Tukukkk

in R, I have a vector of integers. From this vector, I would like to reduce the value of each integer element randomly, in order to obtain a sum of the vector that is a percentage of the initial sum.

In this example, I would like to reduce the vector "x" to a vector "y", where each element has been randomly reduced to obtain a sum of the elements equal to 50% of the initial sum.

The resulting vector should have values that are non-negative and below the original value.

set.seed(1)

perc<-50            

x<-sample(1:5,10,replace=TRUE)

xsum<-sum(x) # sum is 33

toremove<-floor(xsum*perc*0.01)

x # 2 2 3 5 2 5 5 4 4 1



y<-magicfunction(x,perc)

y # 0 2 1 4 0 3 2 1 2 1

sum(y) # sum is 16 (rounded half of 33)

Can you think of a way to do it? Thanks!

Assuming that x is long enough, we may rely on some appropriate law of large numbers (also assuming that x is regular enough in certain other ways). For that purpose we will generate values of another random variable Z taking values in [0,1] and with mean perc.

set.seed(1)

perc <- 50 / 100

x <- sample(1:10000, 1000)

sum(x)

# [1] 5014161

x <- round(x * rbeta(length(x), perc / 3 / (1 - perc), 1 / 3))

sum(x)

# [1] 2550901

sum(x) * 2

# [1] 5101802

sum(x) * 2 / 5014161 

# [1] 1.017479 # One percent deviation

Here for Z I chose a certain beta distribution giving mean perc, but you could pick some other too. The lower the variance, the more precise the result. For instance, the following is much better as the previously chosen beta distribution is, in fact, bimodal:

set.seed(1)

perc <- 50 / 100

x <- sample(1:1000, 100)

sum(x)

# [1] 49921

x <- round(x * rbeta(length(x), 100 * perc / (1 - perc), 100))

sum(x)

# [1] 24851

sum(x) * 2

# [1] 49702

sum(x) * 2 / 49921

# [1] 0.9956131 # Less than 0.5% deviation!

An alternative solution is this function, which downsamples the original vector by a random fraction proportional to the vector element size. Then it checks that elements don't fall below zero, and iteratively approaches an optimal solution.

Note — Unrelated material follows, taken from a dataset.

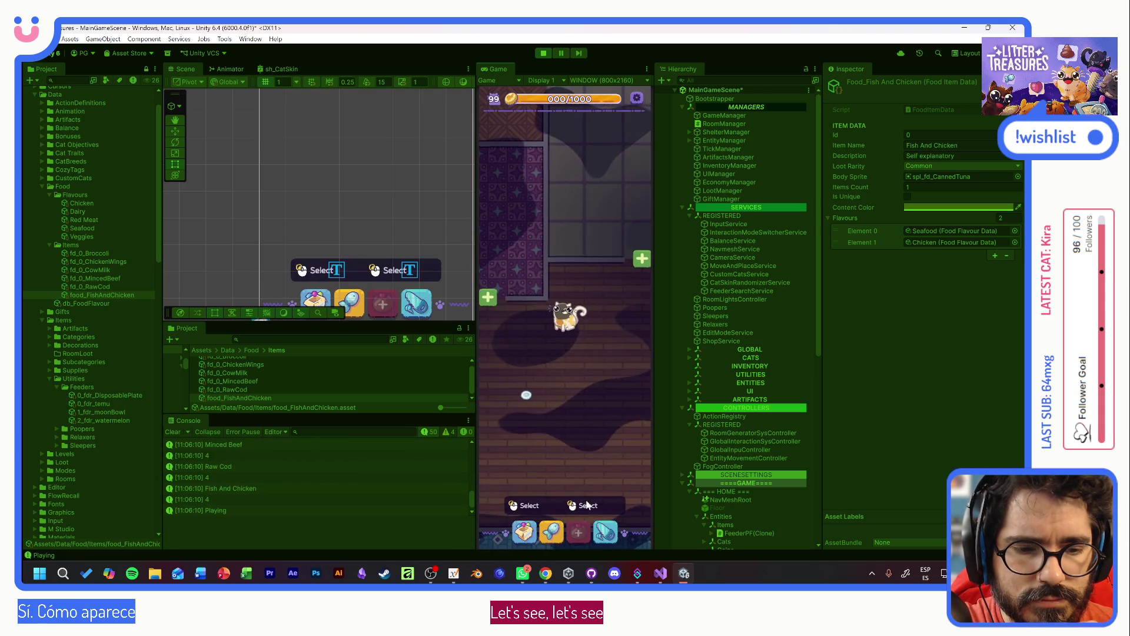
# - Check that the feeder offers Fish And Chicken food, then stop the game and go to GitHub Desktop
pyautogui.click(557, 353)
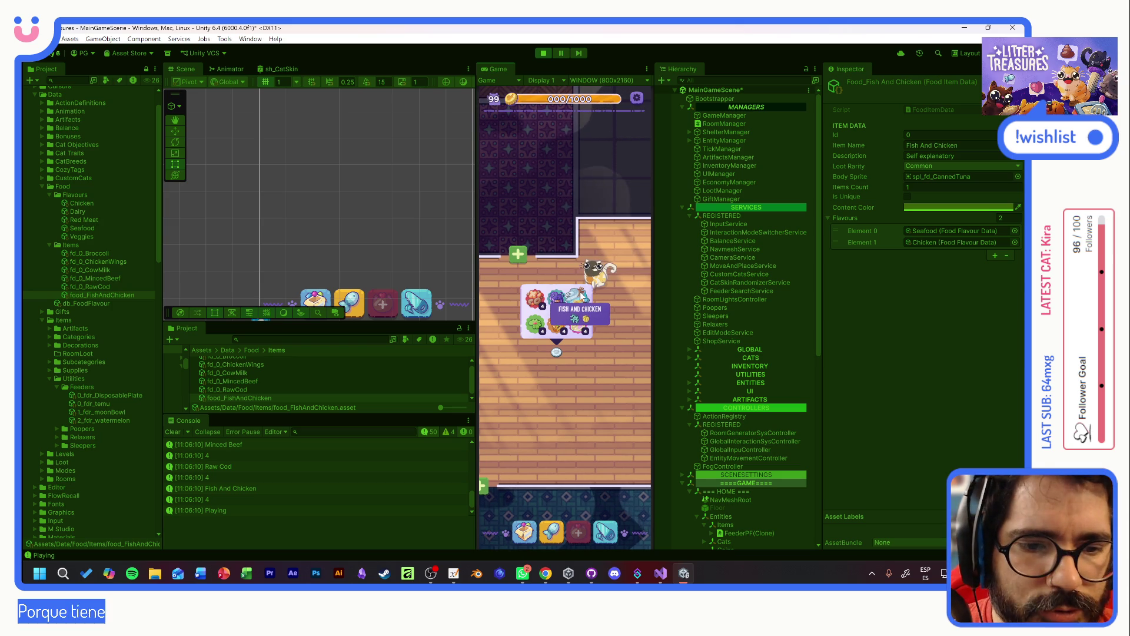
pyautogui.click(580, 293)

removereads<-function(x,perc=NULL){

xsum<-sum(x)

toremove<-floor(xsum*perc)

toremove2<-toremove

irem<-1

while(toremove2>(toremove*0.01)){

    message("Downsampling iteration ",irem)

    tmp<-sample(1:length(x),toremove2,prob=x,replace=TRUE)

    tmp2<-table(tmp)

    y<-x

    common<-as.numeric(names(tmp2))

    y[common]<-x[common]-tmp2

    y[y<0]<-0

    toremove2<-toremove-(xsum-sum(y))

    irem<-irem+1

}

return(y)

}

set.seed(1)

x<-sample(1:1000,10000,replace=TRUE)

perc<-0.9

y<-removereads(x,perc)

plot(x,y,xlab="Before reduction",ylab="After reduction")

abline(0,1)

And the graphical results:

Here's a solution which uses draws from the Dirichlet distribution:

set.seed(1)

x = sample(10000, 1000, replace = TRUE)



magic = function(x, perc, alpha = 1){

    # sample from the Dirichlet distribution

    # sum(p) == 1

    # lower values should reduce by less than larger values

    # larger alpha means the result will have more "randomness"

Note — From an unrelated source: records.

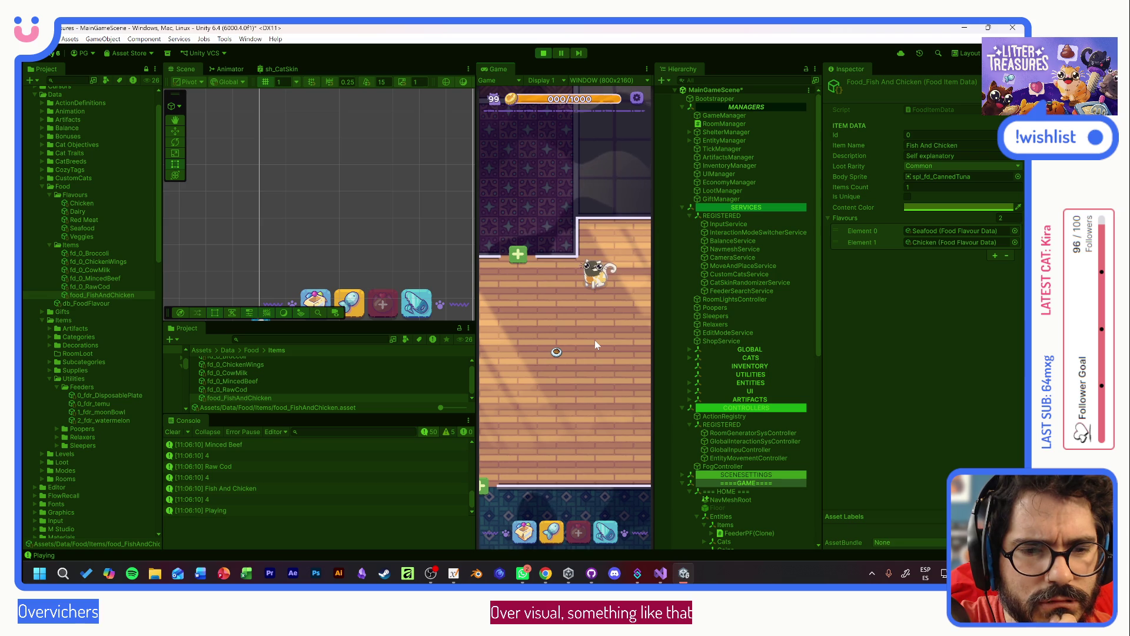
pyautogui.click(544, 53)
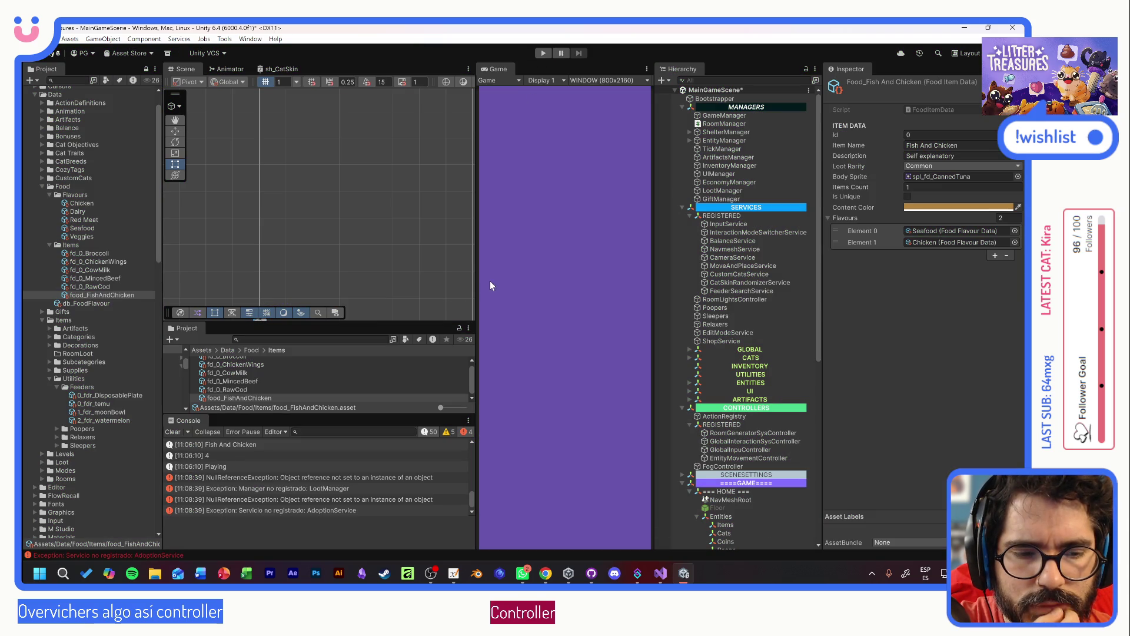
pyautogui.scroll(1, 332, 383)
pyautogui.click(283, 340)
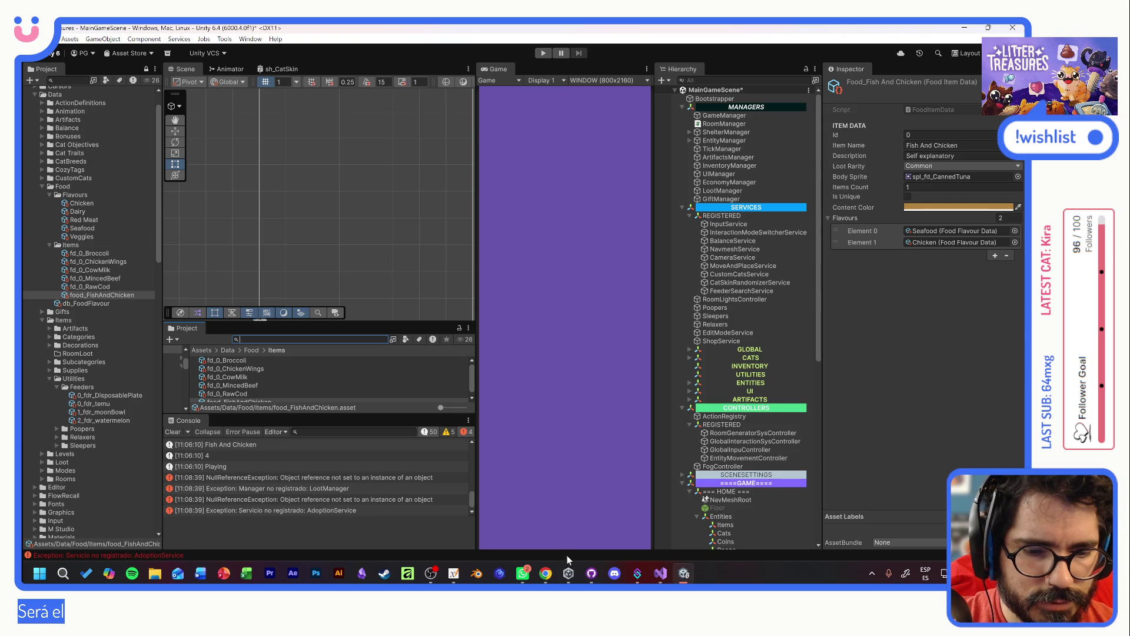
pyautogui.click(591, 573)
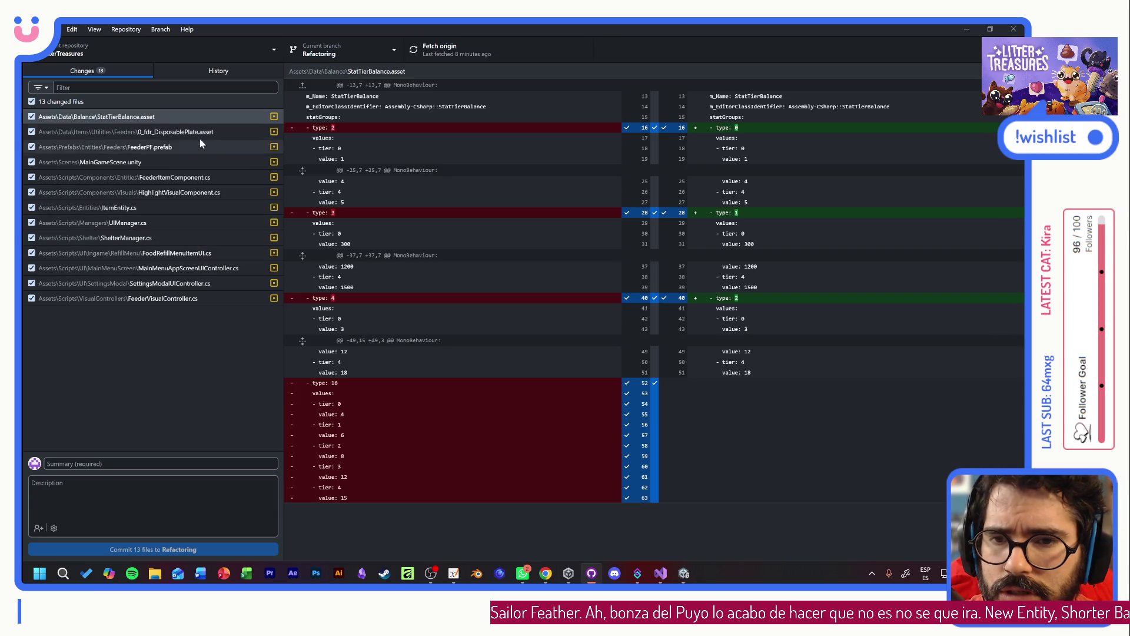
# - Review the FeederVisualController, SettingsModalUIController and FoodRefillMenuItemUI diffs, then commit as 'Simpler UI close method'
pyautogui.click(205, 294)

    p = rgamma(length(x), x / alpha, 1)

    p = p / sum(p)



    # scale p up an amount so we can subtract it from x

    # and get close to the desired sum

    reduce = round(p * (sum(x) - sum(round(x * perc))))

    y = x - reduce



    # No negatives

    y = c(ifelse(y < 0, 0, y))



    return (y)

    }



alpha = 500

perc = 0.7

target = sum(round(perc * x))

y = magic(x, perc, alpha)



# Hopefully close to 1

sum(y) / target

> 1.000048



# Measure of the "randomness"

sd(y / x)

> 0.1376637

Basically, it tries to figure out how much to reduce each element by while still getting close to the sum you want. You can control how "random" you want the new vector by increasing alpha.